Will the Court comment on a general right to strike, or restrict its comments to the right to strike as it arises in the collective bargaining context?
The SFL case only looks at a right to strike to support bargaining, but there are other contexts in which strikes can arise, such as political protest
How will the Court apply international law?
The SFL relied heavily on the recognition that the right to strike is included in the freedom of association at international law, particularly in decisions of the European Court of Human Rights and the European Convention on Human Rights, an urged the Court to follow that jurisprudence. The SFL also relied on ILO decisions and convention No. 87.
How will the Court evaluate section 1?
If the PSESA does violate the freedom of association, how will the Court evaluate the legislation under section 1? Will the Court talk about alternatives to striking such as interest arbitration?
What does the Court say about overruling precedent?
The Court is being asked to overturn the Labour Trilogy, which will be of interest to constitutional lawyers, in particular what will the Court say about the trial judge not following precedent while the Court of Appeal did?
What about freedom of expression?
The unions argued, as an alternative argument, that the restriction on the right to strike interfered with the freedom of expression, will the Court comment on argument, particularly in light of the Court’s positive comments in Alberta (Information and Privacy Commissioner) v.

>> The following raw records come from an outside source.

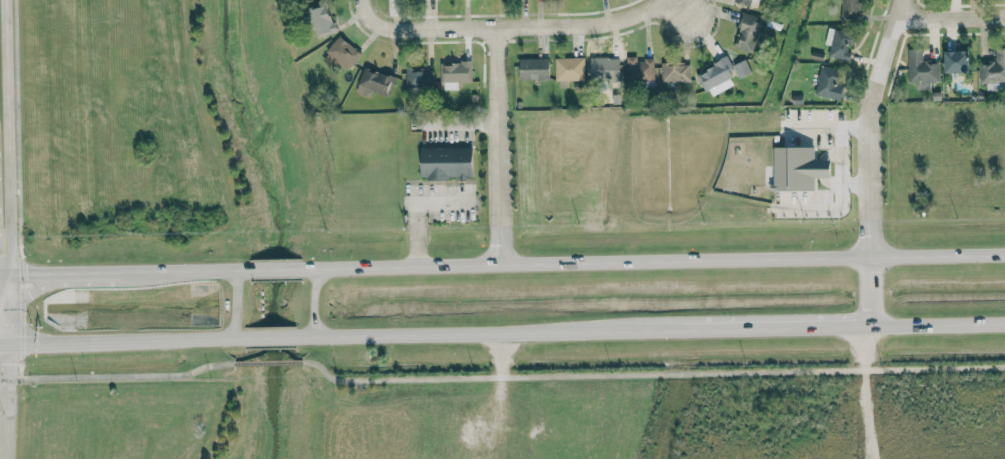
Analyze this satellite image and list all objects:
building: (755, 0)
building: (743, 2)
road: (375, 9)
building: (851, 9)
road: (955, 10)
road: (707, 11)
building: (321, 20)
road: (518, 30)
building: (747, 32)
building: (839, 43)
building: (341, 53)
building: (956, 61)
building: (533, 68)
building: (604, 68)
building: (741, 68)
building: (993, 68)
building: (569, 69)
building: (639, 69)
building: (922, 69)
building: (675, 72)
building: (455, 74)
building: (716, 74)
building: (419, 77)
building: (374, 83)
building: (828, 83)
road: (6, 129)
road: (502, 147)
road: (872, 160)
building: (446, 163)
building: (797, 168)
road: (652, 260)
road: (0, 265)
road: (275, 268)
road: (183, 269)
road: (59, 272)
traffic signals: (0, 273)
road: (58, 283)
road: (312, 302)
road: (236, 303)
traffic signals: (0, 304)
road: (0, 308)
road: (0, 313)
traffic signals: (1, 313)
road: (937, 324)
road: (773, 327)
road: (486, 333)
road: (269, 336)
road: (122, 340)
road: (0, 344)
traffic signals: (1, 344)
road: (268, 362)
road: (650, 373)
road: (118, 375)
road: (1, 401)

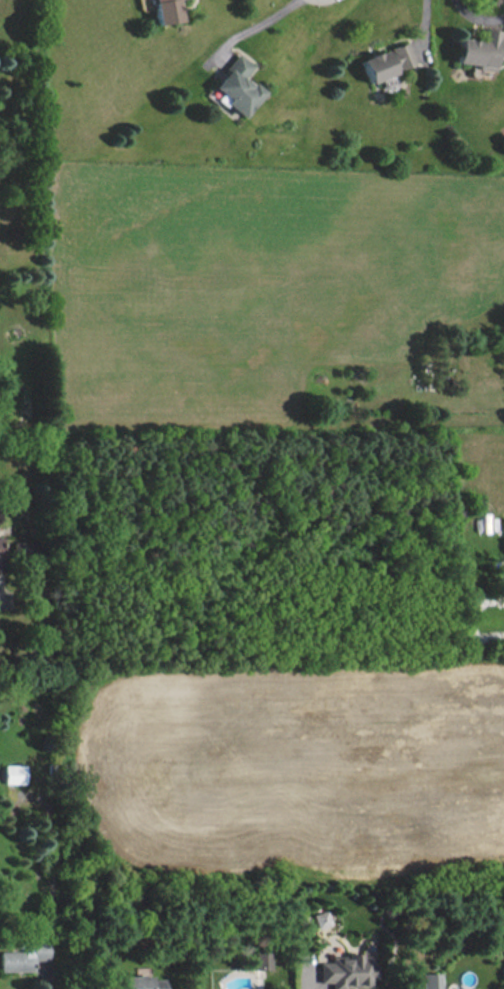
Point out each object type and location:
building: (165, 11)
road: (255, 26)
building: (478, 50)
building: (386, 63)
building: (0, 556)
building: (13, 773)
building: (321, 918)
building: (24, 956)
building: (262, 959)
building: (348, 970)
road: (46, 976)
building: (430, 980)
building: (141, 982)
road: (304, 985)

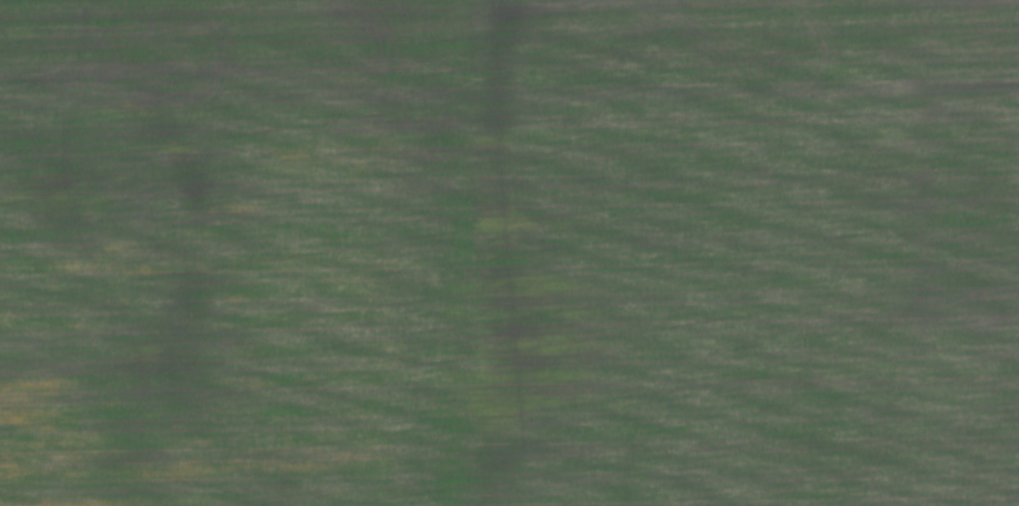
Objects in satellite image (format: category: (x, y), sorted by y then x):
crop: (509, 253)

United Food and Commercial Workers, Local 401, or restrict the right to strike to section 2(d).
Finally, what about the Trade Union Amendment Act?
This issue, which the unions lost at trial and on appeal, was addressed in written submissions but not touched upon in oral argument or by most intervenors. The Court will have to address whether a move from card based certification to a secret ballot vote violates the freedom of association when it demonstrably results in reduced union certification. The Court may provide further insight into the application of the principles of Ontario (Attorney General) v. Fraser.